* [What you need to do] Scan the entries for the word "round", and copy every line where it appears.

* [Material for the task]
───
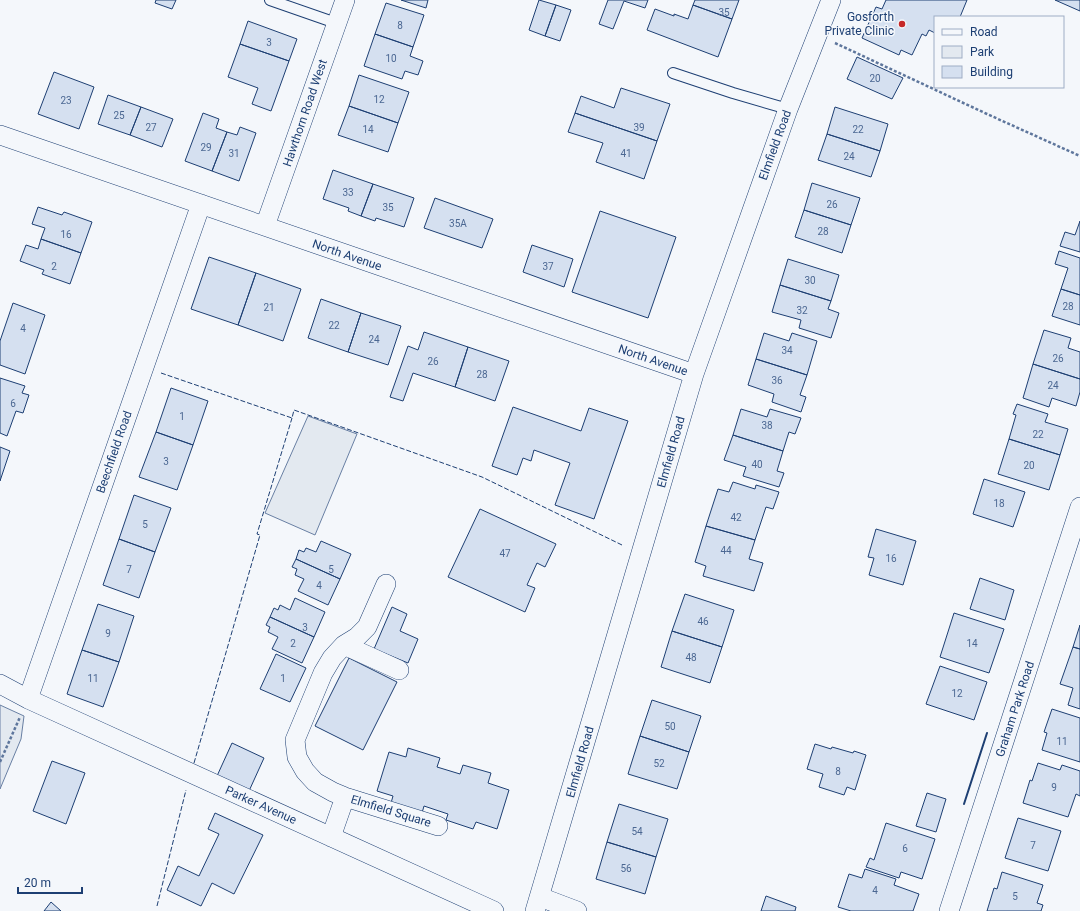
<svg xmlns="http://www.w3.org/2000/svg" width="1080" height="911" font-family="Roboto,sans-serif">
<rect width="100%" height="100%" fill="#f4f7fb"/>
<path fill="#e3e9f0" stroke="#687fa3" d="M308 416 357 434 315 535 265 513Z
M0 705 24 716 21 739 0 789Z"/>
<path fill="#d5e0f0" stroke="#1d3f73" d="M156 0H176L172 9 155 3Z
M401 0H428L426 8Z
M539 0 556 5 545 36 529 30Z
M608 0H648L645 8 624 1 613 29 599 24Z
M695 0H739L732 19 693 5Z
M886 0H967L960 17H935V33L929 30 926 36 922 34 912 55 901 50 899 55 862 38 876 7 882 9Z
M1055 0H1080V11Z
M386 3 424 15 413 47 375 34Z
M556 5 571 10 560 41 545 36Z
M693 5 732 19 718 57 647 30 655 9 674 16V14L688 19Z
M248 21 297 39 289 61 240 44Z
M375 34 413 47 410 56 423 61 418 75 405 71 402 79 364 66Z
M240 44 289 61 271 111 252 104 258 88 228 77Z
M857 57 903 78 892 99 847 79Z
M54 72 94 87 79 129 38 114Z
M359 75 409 92 398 123 349 106Z
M621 88 670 104 657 141 575 113 581 96 614 108Z
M108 95 141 107 130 135 98 124Z
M349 106 398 123 388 152 338 135Z
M141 107 173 119 162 147 130 135Z
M835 107 888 124 880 151 827 134Z
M203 113 219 119 216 128 227 132 212 171 185 161Z
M575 113 657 141 644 179 596 162 603 143 568 132Z
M240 127 256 133 239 181 212 171 227 132 237 135Z
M827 134 880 151 871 177 818 160Z
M333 170 373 184 361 216 348 211 349 208 323 199Z
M812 183 860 198 851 225 804 210Z
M373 184 414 198 404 227 376 218 375 221 361 216Z
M435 198 493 219 482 248 424 228Z
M38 207 62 215 64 212 92 222 81 253 41 239 45 228 32 224Z
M804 210 851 225 842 253 795 237Z
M600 211 676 237 648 318 572 292Z
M1080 221V252L1060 246 1065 232 1075 235Z
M41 239 81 253 70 284 42 274 44 270 20 261 26 245 38 249Z
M532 245 573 259 564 287 523 272Z
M1059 251 1080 258V295L1061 289 1068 268 1055 264Z
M209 257 256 273 238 325 191 309Z
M788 259 839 275 831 301 780 285Z
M256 273 301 289 283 341 238 325Z
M780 285 831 301 828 309 839 313 831 338 799 328 801 320 772 312Z
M1061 289 1080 295V325L1052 316Z
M321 299 361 313 348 352 308 338Z
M13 303 45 315 25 374 0 365V341Z
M361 313 401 326 388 365 348 352Z
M1044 330 1071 338 1068 348 1080 352V379L1033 364Z
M424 332 468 347 455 387 413 373 403 401 390 397 408 346 418 350Z
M764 333 789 341 792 333 817 341 807 375 756 359Z
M468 347 509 361 495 401 455 387Z
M756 359 807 375 800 395 806 397 801 412 772 402 774 394 748 385Z
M1033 364 1080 379V392L1076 406 1052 398 1049 407 1023 398Z
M0 378 25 386 22 393 29 395 23 413 16 411 7 436 0 433Z
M171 388 208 401 193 445 156 432Z
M1017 404 1048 414 1045 422 1068 429 1060 455 1009 439 1016 415 1013 414Z
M513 407 581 431 589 408 628 421 594 519 555 505 570 463 534 450 531 461 523 458 517 475 492 466Z
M741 409 767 417 770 409 801 418 795 434 789 432 783 451 733 435Z
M156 432 193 445 177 490 139 477Z
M733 435 783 451 777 471 784 473 779 487 743 476 746 467 724 460Z
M1009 439 1060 455 1049 490 998 474Z
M0 447 10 451 0 481Z
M984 479 1025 492 1013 527 973 514Z
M733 482 755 489 756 485 779 492 773 509 766 507 755 540 706 526 718 489 729 492Z
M134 495 171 508 155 552 119 539Z
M480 509 556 544 545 567 537 563 527 585 535 588 525 612 448 577Z
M706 526 755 540 749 559 763 563 754 591 703 576 706 566 695 562Z
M876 529 916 541 903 585 869 575 874 558 868 557Z
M119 539 155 552 139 598 103 585Z
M321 541 351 554 340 579 296 559 299 550 304 552 306 548 316 552Z
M296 559 340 579 328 605 298 591 304 579 295 575 297 569 292 567Z
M980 578 1014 590 1005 620 970 609Z
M685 594 734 610 722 647 672 631Z
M295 598 325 612 314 637 270 617 274 608 278 610 280 605 290 610Z
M98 604 134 616 119 662 82 650Z
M392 607 407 614 400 631 418 639 408 663 374 649Z
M954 613 1004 629 989 673 940 657Z
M270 617 314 637 302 663 272 649 278 637 268 632 270 627 266 625Z
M1080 625V649L1073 647Z
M672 631 722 647 710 683 661 667Z
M1073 647 1080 649V709L1068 705 1073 688 1060 684Z
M82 650 119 662 103 707 67 694Z
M276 654 306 668 290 702 260 689Z
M349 658 397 682 363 750 315 726Z
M940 666 987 682 974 720 926 704Z
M652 700 701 716 689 752 640 736Z
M1052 709 1080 718V762L1042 750 1047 733 1044 732Z
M640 736 689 752 677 789 628 774Z
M232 743 264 758 249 791 217 776Z
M815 744 831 749 832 747 853 753 854 751 866 755 855 790 847 787 844 795 819 787 823 774 807 769Z
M408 748 440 758 437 767 460 774 463 765 491 773 488 783 509 790 497 829 476 822 473 829 446 820 448 814 424 806 422 813 391 803 393 796 377 791 389 752 406 757Z
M52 761 85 773 66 824 33 811Z
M1038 763 1060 770 1062 765 1080 771V796L1076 794 1068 817 1023 803 1030 780 1032 781Z
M927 793 946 799 936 832 916 826Z
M619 804 668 819 656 857 607 842Z
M215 813 263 835 234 894 212 883 201 906 167 890 178 866 199 876 219 834 208 829Z
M1018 818 1061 831 1048 871 1005 858Z
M886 823 935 839 922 879 901 872 899 878 866 867 870 858 874 860Z
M607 842 656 857 645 894 596 879Z
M865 869 896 879 894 885 919 894 913 911H851L838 907 849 874 862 878Z
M1002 872 1043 885 1037 903 1043 905 1041 911H987L994 888 997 889Z
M766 896 796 907 795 911H761Z
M51 902 61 911H44Z"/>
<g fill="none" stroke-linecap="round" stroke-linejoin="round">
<defs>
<path id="service" d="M270 0 336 23
M673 73 733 93 788 109"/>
<path id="minor" d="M0 135 694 374
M265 226 345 0
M386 584 367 627 357 637 344 645 332 658 323 673 295 740 297 757 305 771 315 782 333 792 345 797 438 826
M344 645 399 670
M0 684 28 699 494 911
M28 699 201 204
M331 837 345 797
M540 897 577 911
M535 911 694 374 788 109 831 0
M949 911 1080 507"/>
</defs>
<use href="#service" stroke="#1d3f73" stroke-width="12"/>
<use href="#minor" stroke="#1d3f73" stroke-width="20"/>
<path stroke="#5e769c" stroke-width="2.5" stroke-dasharray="3 2" stroke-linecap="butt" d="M835 43 987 114 1080 156
M0 762 20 717"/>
<use href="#service" stroke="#f4f7fb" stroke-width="10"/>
<use href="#minor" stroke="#f4f7fb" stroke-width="19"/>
<path stroke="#1d3f73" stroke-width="1" stroke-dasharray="5 2" stroke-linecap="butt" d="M161 373 292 418 294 410 482 477 622 545
M194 763 260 535 257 534 292 418
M157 906 186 790"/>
<path stroke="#1d3f73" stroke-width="2" d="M964 804 987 733"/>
</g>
<circle fill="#c62828" stroke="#f4f7fb" stroke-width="1.5" cx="902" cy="24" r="4"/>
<g text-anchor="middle" stroke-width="3" stroke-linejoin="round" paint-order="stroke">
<g font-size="10" fill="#4b6792">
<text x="724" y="16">35</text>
<text x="400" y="29">8</text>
<text x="269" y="46">3</text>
<text x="391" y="62">10</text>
<text x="875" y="82">20</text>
<text x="379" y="103">12</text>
<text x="66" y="104">23</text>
<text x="119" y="119">25</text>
<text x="151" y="131">27</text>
<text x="639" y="131">39</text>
<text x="368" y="133">14</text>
<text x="858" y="133">22</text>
<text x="206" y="151">29</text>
<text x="234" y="157">31</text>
<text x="626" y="157">41</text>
<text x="849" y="160">24</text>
<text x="348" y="196">33</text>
<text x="832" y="208">26</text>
<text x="388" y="211">35</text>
<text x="458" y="227">35A</text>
<text x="823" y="235">28</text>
<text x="66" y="238">16</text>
<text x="54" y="270">2</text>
<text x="548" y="270">37</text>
<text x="810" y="284">30</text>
<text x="1068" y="310">28</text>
<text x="269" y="311">21</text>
<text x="802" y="314">32</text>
<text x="334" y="329">22</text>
<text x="23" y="332">4</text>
<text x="374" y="343">24</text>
<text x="787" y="354">34</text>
<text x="1058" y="362">26</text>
<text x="433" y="365">26</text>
<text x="482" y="378">28</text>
<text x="777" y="384">36</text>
<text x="1053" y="389">24</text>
<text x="13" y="407">6</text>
<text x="182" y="420">1</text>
<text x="767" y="429">38</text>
<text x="1038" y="438">22</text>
<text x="166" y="465">3</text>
<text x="757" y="468">40</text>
<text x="1029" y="469">20</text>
<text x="999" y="507">18</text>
<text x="736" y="521">42</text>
<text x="145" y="528">5</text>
<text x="726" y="554">44</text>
<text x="505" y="557">47</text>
<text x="891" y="562">16</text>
<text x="129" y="573">7</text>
<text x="331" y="573">5</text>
<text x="319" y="589">4</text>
<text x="703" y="625">46</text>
<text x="305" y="631">3</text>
<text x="108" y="637">9</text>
<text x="293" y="647">2</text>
<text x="972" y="647">14</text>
<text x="691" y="661">48</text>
<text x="93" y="682">11</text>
<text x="283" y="682">1</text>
<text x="957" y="697">12</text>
<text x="670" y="730">50</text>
<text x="1062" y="745">11</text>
<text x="659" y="767">52</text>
<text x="838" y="775">8</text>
<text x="1054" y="791">9</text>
<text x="637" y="835">54</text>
<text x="1033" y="849">7</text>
<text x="905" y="852">6</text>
<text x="626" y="872">56</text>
<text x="875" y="894">4</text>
<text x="1015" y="900">5</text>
</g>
<g font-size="12" fill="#1d3f73" stroke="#f4f7fb" text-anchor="end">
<text x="894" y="21">Gosforth<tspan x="894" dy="14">Private Clinic</tspan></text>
</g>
<g font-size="12" fill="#1d3f73" stroke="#f4f7fb">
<text transform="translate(305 113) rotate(-71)" y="4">Hawthorn Road West</text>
<text transform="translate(775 145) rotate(-70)" y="4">Elmfield Road</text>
<text transform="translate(347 255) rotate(19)" y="4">North Avenue</text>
<text transform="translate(653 360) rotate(19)" y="4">North Avenue</text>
<text transform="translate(114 452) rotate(-71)" y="4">Beechfield Road</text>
<text transform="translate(671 452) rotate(-74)" y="4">Elmfield Road</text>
<text transform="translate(1015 709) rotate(-72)" y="4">Graham Park Road</text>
<text transform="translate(580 762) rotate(-74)" y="4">Elmfield Road</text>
<text transform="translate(261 805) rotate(24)" y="4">Parker Avenue</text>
<text transform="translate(391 811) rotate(17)" y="4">Elmfield Square</text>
</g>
</g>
<rect x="934" y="16" width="130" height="72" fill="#f4f7fb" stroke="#9eadc5"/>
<rect x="942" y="29" width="20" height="6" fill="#f4f7fb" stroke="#9eadc5"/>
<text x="970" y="36" font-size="12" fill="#1d3f73">Road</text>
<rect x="942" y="46" width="20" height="12" fill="#e3e9f0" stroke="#9eadc5"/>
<text x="970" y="56" font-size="12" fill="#1d3f73">Park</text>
<rect x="942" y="66" width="20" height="12" fill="#d5e0f0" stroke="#9eadc5"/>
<text x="970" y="76" font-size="12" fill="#1d3f73">Building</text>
<path d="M18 887v6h64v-6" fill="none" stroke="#1d3f73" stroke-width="2"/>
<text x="24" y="887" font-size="12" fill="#1d3f73" stroke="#f4f7fb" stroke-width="3" paint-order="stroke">20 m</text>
</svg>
───
* [Response area]
<g fill="none" stroke-linecap="round" stroke-linejoin="round">
<g text-anchor="middle" stroke-width="3" stroke-linejoin="round" paint-order="stroke">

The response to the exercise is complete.